Introduction To Big Data And Hadoop
What is Big Data
Have you ever really wondered how technologies actually evolve to fulfil emerging needs?
For example:
Earlier we had landline phones, but now we have shifted to smartphones. Similarly, how many of you remember floppy drives that were extensively used back in the ’90s? These Floppy drives have actually been replaced by Hard disks because these floppy drives had very low storage capacity and transfer speed.
Therefore, this actually makes floppy drives insufficient for handling the amount of data with which we are actually dealing with today. In fact, now we can even store terabytes of data on the cloud without being bothered about size constraints.
Need for Big Data
Following are the reasons why Big Data is needed.
By an estimate, around 90% of the world’s data has been created in the last two years alone. Moreover, 80% of the data is unstructured or available in widely varying structures, which are difficult to analyze.
As IT systems are being developed, it has been observed that structured formats like databases have some limitations with respect to handling large quantities of data.
It has also been observed that it is difficult to integrate information distributed across multiple systems.
Further, most business users don’t know what should be analyzed and also discover requirements only during the development of IT systems. As data has actually grown, so have ‘data lakes’ within enterprises.
Potentially valuable data for varied systems such as Enterprise Resource Planning or ERP (and Supply Chain Management or SCM (read as S-C-M) are either dormant or discarded. It is often too expensive to actually integrate large volumes of unstructured data.
Information, such as natural resources, has a short, useful lifespan and is best used in a limited time span.
Moreover, information is best exploited for business value if a context is actually added to it.

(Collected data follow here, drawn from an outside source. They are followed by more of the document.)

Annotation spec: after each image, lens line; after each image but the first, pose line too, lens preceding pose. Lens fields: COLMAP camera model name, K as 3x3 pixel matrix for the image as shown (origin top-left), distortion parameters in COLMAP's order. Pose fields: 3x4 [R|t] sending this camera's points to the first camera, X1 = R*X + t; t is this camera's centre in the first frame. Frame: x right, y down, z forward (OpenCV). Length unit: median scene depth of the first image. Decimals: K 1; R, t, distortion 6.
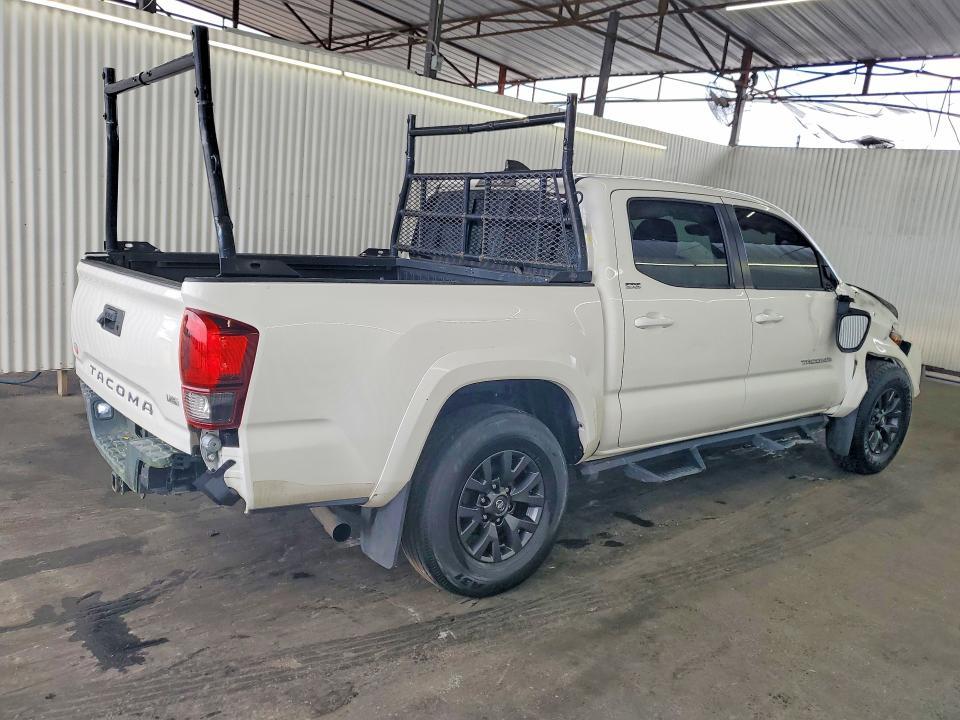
lens RADIAL K [[806.6, 0, 500.4], [0, 806.6, 357.5], [0, 0, 1]] dist [0.013960, 0.012526]
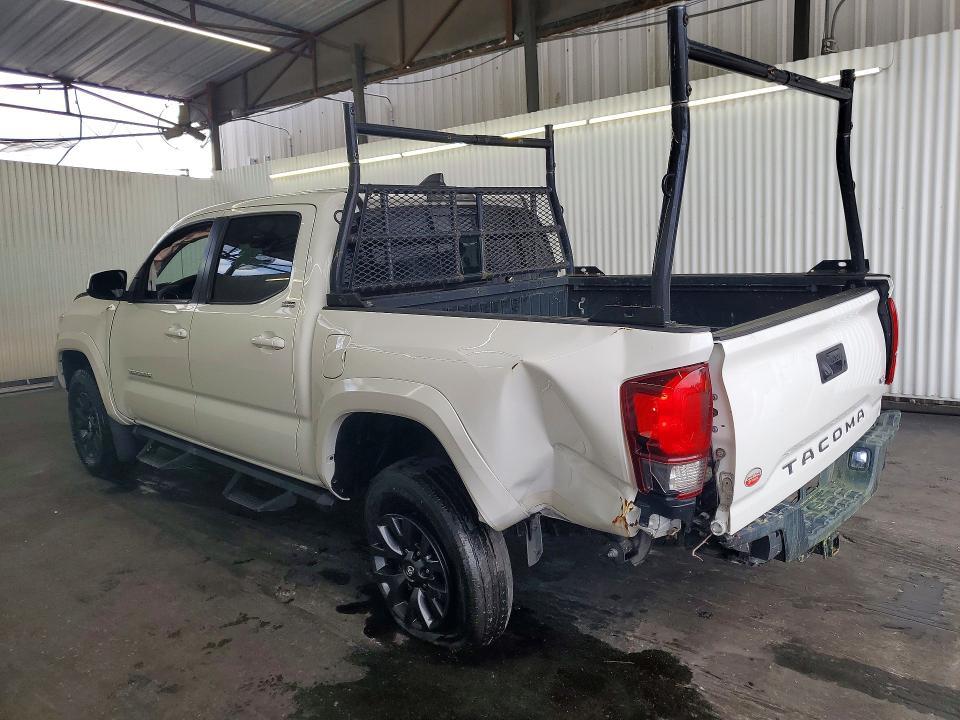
lens RADIAL K [[785.5, 0, 480.0], [0, 785.5, 360.0], [0, 0, 1]] dist [-0.013619, -0.011146]
pose [[-0.185975, -0.183076, 0.965348, -1.037091], [0.205868, 0.953420, 0.220475, -0.256930], [-0.960745, 0.239737, -0.139623, 1.268908]]
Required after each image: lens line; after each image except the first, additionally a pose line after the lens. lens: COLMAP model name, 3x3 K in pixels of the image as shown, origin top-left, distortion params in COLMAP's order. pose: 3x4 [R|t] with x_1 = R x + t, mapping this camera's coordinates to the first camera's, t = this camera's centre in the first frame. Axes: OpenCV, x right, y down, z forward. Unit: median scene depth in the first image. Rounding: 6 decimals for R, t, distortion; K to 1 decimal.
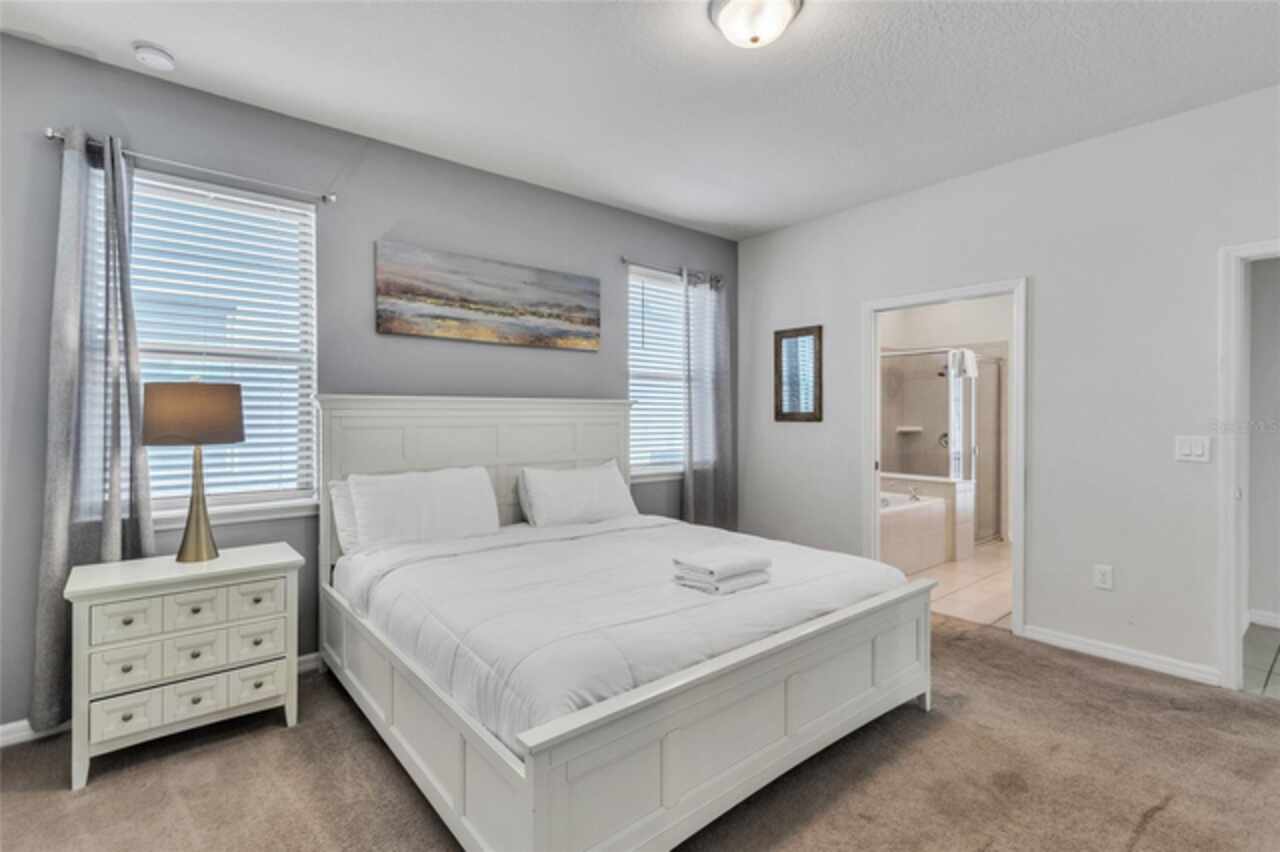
lens RADIAL K [[603.6, 0, 640.0], [0, 603.6, 426.0], [0, 0, 1]] dist [-0.001928, -0.001192]
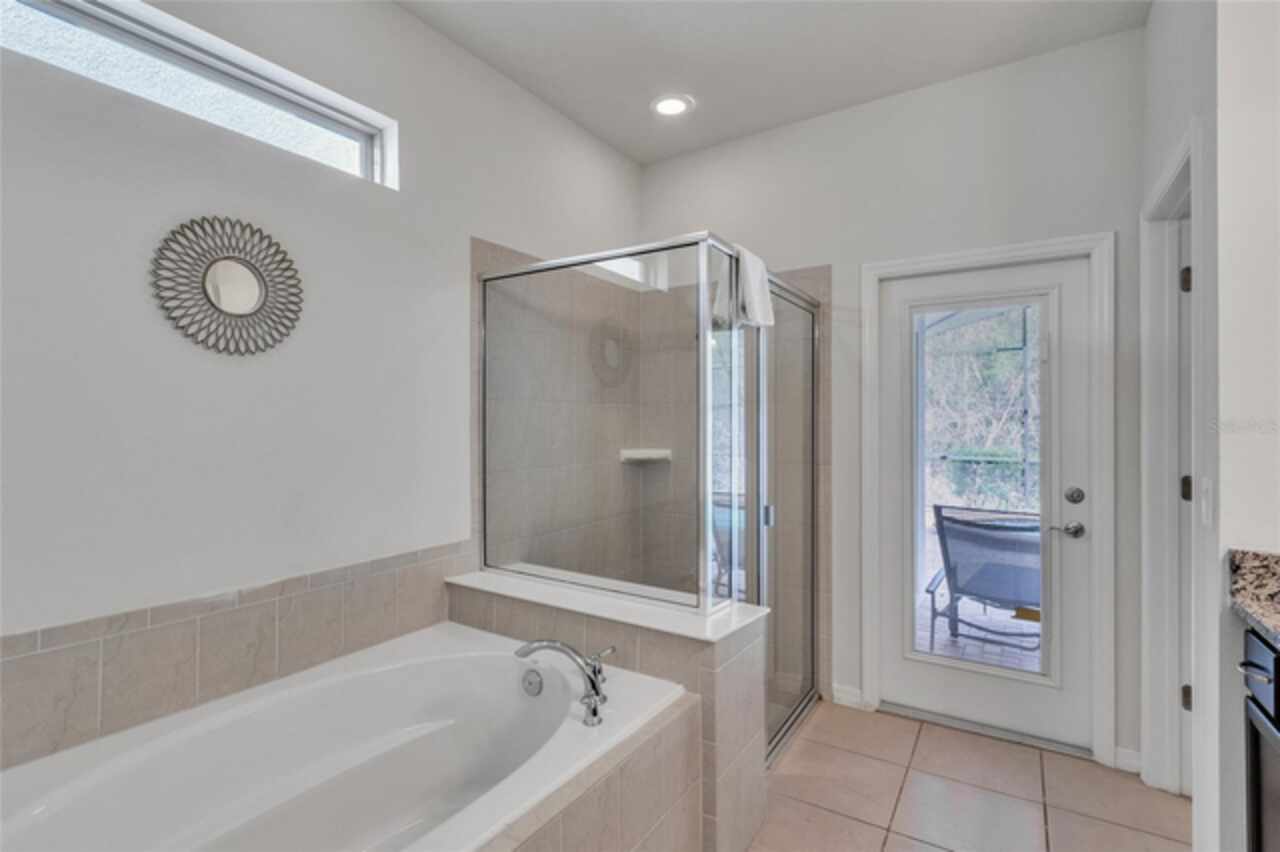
lens RADIAL K [[603.6, 0, 640.0], [0, 603.6, 426.0], [0, 0, 1]] dist [-0.001928, -0.001192]
pose [[0.953300, 0.002262, 0.302015, 0.355002], [0.002655, 0.999871, -0.015871, -0.012353], [-0.302012, 0.015931, 0.953171, 0.646564]]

In the next section of introduction to big data tutorial, we’ll concentrate on the characteristics of big Data.
Introduction to Hadoop
Hadoop helps to leverage the opportunities provided by Big Data and overcome the challenges it encounters.
What is Hadoop?
Hadoop is actually an open source, a Java-based programming framework that further supports the processing of large data sets in a very distributed computing environment. It is actually based on the Google file system or GFS (read as G-F-S).
Why Hadoop
Hadoop runs variety of applications on distributed systems with thousands of nodes involving petabytes of data. It has a distributed file system, called Hadoop Distributed File System or HDFS, which enables fast data transfer among the nodes.
Further, it leverages a distributed computation framework called MapReduce.